Une question me taraude?? Les Anglais stationnent-ils sur la gauche de la marche pour doubler à droite?
  • Les couloirs: Même principe que les escalators et que le code de la route: TENEZ VOTRE DROITE! Étrange paradoxe qu'est le respect du dépassement par la droite dans les couloirs du métro par rapport à ce même principe sur le périphérique... Vous veillerez également à maintenir un rythme suffisamment soutenu ("gagnons du temps") pour être dans le flux des usagers!! En cas de couloirs à plusieurs files il est de rigueur que les plus lents soient sur la file la plus à droite, la vitesse augmentant de façon croissante jusqu'à la file le plus à gauche!

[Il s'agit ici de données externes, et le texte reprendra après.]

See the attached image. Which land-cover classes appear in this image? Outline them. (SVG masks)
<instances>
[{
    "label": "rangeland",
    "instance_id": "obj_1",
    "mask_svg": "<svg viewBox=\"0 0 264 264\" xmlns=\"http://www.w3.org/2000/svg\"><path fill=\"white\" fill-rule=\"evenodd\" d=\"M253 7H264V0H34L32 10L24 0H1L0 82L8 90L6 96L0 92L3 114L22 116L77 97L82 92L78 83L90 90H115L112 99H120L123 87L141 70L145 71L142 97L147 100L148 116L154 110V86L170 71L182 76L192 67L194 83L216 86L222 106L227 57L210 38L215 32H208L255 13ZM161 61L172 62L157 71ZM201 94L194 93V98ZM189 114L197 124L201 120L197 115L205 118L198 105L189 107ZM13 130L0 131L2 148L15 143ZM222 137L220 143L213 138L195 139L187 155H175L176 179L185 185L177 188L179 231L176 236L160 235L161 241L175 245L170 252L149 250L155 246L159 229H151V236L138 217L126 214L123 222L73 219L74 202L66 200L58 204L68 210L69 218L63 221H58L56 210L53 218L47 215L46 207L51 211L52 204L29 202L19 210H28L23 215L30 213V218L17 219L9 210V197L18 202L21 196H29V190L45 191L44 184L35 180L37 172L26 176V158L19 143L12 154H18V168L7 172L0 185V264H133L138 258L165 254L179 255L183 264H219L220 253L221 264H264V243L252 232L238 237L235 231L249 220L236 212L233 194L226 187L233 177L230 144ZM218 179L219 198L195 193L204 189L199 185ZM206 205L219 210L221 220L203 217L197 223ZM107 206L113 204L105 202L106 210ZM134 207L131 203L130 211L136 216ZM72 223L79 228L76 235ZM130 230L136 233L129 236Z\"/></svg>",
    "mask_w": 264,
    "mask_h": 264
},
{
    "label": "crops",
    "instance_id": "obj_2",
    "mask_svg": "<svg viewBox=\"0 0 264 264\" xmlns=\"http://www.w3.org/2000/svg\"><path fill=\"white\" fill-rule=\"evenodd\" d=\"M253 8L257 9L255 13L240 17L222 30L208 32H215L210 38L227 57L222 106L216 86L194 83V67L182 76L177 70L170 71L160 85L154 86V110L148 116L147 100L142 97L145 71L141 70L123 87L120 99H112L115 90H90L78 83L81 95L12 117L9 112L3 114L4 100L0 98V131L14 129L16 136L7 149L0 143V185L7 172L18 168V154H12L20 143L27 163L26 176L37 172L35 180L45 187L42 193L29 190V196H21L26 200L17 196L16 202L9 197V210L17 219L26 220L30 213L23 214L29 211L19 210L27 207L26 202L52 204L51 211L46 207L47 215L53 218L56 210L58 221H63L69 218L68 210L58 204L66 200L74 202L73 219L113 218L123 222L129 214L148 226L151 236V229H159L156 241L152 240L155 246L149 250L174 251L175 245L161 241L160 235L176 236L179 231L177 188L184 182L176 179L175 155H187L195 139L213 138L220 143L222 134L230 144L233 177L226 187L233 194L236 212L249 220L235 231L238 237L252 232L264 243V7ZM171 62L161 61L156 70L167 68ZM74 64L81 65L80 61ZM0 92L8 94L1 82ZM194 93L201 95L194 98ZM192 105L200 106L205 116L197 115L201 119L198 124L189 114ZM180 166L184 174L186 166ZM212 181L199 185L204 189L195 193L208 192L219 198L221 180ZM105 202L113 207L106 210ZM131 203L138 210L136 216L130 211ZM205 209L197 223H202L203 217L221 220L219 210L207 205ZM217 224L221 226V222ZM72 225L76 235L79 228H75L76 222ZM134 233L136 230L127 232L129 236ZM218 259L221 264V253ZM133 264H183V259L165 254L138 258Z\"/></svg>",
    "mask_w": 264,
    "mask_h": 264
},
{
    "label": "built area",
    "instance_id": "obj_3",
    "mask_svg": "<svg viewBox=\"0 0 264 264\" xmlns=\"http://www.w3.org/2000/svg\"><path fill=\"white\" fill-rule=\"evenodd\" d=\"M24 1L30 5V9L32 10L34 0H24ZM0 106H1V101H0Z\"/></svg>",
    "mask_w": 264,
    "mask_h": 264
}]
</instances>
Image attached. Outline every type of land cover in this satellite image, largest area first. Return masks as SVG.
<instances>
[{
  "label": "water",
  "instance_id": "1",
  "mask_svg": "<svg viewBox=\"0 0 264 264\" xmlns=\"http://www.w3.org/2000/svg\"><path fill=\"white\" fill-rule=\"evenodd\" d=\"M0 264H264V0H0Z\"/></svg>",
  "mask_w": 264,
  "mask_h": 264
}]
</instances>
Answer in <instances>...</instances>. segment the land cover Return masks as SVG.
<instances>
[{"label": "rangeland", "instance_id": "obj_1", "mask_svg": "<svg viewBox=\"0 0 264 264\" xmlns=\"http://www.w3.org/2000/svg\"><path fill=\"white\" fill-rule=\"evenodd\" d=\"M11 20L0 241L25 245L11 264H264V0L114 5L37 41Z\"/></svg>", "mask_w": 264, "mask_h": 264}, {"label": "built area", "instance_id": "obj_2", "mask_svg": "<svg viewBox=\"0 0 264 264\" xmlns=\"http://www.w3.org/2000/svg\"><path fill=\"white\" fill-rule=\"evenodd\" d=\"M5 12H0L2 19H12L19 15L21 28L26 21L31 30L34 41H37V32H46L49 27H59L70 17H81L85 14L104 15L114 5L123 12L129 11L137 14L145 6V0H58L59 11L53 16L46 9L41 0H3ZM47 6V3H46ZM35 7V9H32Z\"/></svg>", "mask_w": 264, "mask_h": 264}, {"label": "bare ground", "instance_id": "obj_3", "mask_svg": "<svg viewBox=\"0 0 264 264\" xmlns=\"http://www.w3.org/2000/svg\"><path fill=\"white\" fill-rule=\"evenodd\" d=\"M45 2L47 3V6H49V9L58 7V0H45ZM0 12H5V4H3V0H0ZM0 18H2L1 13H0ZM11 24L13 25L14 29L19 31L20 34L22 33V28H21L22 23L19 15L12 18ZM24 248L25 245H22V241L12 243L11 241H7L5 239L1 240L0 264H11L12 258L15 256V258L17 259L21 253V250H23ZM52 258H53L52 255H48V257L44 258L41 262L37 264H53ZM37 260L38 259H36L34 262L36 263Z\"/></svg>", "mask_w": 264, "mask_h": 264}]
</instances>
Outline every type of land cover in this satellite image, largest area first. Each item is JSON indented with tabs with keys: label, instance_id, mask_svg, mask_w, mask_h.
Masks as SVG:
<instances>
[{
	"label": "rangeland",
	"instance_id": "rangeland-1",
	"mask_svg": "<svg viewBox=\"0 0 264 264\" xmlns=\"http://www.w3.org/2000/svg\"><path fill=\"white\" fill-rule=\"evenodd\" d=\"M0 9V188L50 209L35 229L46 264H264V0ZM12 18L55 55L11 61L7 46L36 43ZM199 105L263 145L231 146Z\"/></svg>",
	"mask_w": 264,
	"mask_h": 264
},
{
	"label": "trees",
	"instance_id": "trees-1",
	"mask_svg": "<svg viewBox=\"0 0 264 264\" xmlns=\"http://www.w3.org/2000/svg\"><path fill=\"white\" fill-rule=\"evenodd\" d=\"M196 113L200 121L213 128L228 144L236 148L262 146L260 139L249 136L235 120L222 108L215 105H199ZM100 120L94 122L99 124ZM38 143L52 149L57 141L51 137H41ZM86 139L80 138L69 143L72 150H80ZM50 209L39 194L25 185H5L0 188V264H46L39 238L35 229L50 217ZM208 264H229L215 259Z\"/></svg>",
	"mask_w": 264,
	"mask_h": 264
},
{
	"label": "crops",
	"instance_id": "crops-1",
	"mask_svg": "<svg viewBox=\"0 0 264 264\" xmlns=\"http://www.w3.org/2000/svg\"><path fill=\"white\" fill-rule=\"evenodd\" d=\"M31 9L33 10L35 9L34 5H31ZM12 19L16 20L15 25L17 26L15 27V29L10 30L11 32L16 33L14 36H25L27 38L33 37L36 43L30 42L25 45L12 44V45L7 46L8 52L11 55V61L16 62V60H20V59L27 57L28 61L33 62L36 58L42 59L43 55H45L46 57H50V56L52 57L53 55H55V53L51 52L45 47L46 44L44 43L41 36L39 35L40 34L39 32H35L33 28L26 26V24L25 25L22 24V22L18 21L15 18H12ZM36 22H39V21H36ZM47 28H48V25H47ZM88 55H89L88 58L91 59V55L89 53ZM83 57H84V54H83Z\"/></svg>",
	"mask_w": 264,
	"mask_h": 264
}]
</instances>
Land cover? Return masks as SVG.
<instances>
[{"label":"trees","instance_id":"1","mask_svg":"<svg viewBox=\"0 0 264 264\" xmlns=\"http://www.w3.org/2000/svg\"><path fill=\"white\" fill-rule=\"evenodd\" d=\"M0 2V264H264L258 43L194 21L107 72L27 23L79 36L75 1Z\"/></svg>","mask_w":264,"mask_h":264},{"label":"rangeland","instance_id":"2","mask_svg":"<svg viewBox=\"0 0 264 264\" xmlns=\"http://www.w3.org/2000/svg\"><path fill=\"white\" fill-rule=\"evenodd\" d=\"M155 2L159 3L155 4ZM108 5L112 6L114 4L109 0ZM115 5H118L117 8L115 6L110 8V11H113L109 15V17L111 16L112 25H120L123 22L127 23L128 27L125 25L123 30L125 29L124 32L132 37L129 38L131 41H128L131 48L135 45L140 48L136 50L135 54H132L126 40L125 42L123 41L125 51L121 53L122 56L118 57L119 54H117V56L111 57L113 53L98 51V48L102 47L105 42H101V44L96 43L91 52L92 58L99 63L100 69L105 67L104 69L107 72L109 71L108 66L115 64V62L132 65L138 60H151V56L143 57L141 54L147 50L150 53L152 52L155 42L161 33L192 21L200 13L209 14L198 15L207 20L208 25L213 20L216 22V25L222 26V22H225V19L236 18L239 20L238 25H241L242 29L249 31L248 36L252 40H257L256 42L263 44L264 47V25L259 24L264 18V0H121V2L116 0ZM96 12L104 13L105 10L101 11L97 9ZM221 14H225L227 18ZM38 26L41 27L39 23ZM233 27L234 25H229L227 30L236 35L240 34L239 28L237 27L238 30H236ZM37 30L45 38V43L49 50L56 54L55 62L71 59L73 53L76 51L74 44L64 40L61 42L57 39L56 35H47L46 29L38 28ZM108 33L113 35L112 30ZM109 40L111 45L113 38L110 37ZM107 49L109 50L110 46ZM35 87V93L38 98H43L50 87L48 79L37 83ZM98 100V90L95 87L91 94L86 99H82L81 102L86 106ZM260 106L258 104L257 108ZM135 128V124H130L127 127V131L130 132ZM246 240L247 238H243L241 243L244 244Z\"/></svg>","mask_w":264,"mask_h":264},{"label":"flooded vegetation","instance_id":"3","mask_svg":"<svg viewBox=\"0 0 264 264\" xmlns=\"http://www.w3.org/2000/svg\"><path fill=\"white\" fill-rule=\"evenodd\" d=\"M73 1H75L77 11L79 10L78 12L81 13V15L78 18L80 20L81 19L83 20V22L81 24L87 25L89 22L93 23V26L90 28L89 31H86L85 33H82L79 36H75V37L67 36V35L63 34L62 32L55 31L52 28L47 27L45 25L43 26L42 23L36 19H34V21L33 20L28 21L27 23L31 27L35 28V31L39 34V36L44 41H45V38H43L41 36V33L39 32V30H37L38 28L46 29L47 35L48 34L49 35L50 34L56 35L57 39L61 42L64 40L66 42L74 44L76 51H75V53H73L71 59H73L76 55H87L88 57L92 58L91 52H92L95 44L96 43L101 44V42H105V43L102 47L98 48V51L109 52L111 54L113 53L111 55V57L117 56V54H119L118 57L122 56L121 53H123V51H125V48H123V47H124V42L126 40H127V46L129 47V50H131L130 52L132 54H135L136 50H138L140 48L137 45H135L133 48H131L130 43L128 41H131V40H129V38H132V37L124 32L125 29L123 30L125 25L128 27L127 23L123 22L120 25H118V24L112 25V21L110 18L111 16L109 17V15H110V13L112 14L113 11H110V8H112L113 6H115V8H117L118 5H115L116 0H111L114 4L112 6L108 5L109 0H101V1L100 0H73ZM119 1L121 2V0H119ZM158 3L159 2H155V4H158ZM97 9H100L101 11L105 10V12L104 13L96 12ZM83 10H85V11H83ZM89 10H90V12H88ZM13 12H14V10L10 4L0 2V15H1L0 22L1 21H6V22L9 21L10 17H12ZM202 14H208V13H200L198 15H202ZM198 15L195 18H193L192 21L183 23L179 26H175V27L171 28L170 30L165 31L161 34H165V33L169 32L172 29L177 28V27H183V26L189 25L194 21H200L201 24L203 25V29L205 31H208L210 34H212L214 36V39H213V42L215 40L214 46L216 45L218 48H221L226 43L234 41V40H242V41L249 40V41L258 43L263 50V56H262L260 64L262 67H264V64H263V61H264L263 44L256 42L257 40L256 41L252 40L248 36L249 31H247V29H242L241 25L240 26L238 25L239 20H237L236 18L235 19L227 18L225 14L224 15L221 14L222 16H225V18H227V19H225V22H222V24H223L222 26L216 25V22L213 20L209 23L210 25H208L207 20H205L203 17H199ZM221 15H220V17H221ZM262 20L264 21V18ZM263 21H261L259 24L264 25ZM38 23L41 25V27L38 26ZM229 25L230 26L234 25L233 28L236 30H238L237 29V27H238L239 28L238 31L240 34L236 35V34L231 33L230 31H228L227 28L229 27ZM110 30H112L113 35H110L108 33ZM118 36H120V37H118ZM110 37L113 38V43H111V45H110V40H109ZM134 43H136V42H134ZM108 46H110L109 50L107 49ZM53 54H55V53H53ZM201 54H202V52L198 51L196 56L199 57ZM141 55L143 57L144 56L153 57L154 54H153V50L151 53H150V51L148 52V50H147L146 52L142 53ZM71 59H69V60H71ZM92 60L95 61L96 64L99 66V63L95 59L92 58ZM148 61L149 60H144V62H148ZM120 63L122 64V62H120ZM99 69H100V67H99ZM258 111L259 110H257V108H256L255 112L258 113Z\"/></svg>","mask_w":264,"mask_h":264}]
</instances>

A l'approche d'une bifurcation veillez à préparer votre changement de direction en changeant de file suffisamment à l'avance. Le changement inopinée de file est souvent très mal vécu par vos poursuivants, particulièrement par les lecteurs de la presse gratuite absorbés par ses excellents articles!
Avis au possesseurs de sacs et autres valises à roulettes: apprenez à votre sac à marcher aux pieds! En effet lors d'un difficile changement de file ou encore d'un carrefour fréquenté, il est courant qu'un usager tente de vous croiser en passant derrière vous, le plus vite possible ("gagnons du temps"), et se prennent les pieds dans le sac qui vous suit. Là encore les lecteurs de 20 min ou direct matin sont des sujets très vulnérables. Prudence.
  • Félicitations vous avez pris les escalators, tourné dans les couloirs, vous êtes désormais sur le quai, le métro arrive, les portes s'ouvrent, des sièges sont libres, l'eldorado est proche... halte là... malheureux, il est de bon ton de laisser descendre les autres usagers, oui même s'ils sont beaucoup et même si (chose étrange) ils ne sont pas pressés.

La maison

Paris c'est les immeubles haussmaniens, les grands appartements et...les chambres de bonnes!
La mienne, comme beaucoup d'autres, est au 6ème étage (sans ascenceur!) dans un dédale de couloirs au dessus de jolis appartements.
Ici encore des gens au revenus modestes, des étudiants, des jeunes travailleurs cohabitent et croisent de gens de classes sociales plus élevées. Un "vivre ensemble" qui permet de mieux se connaître et peut-être de mieux se comprendre.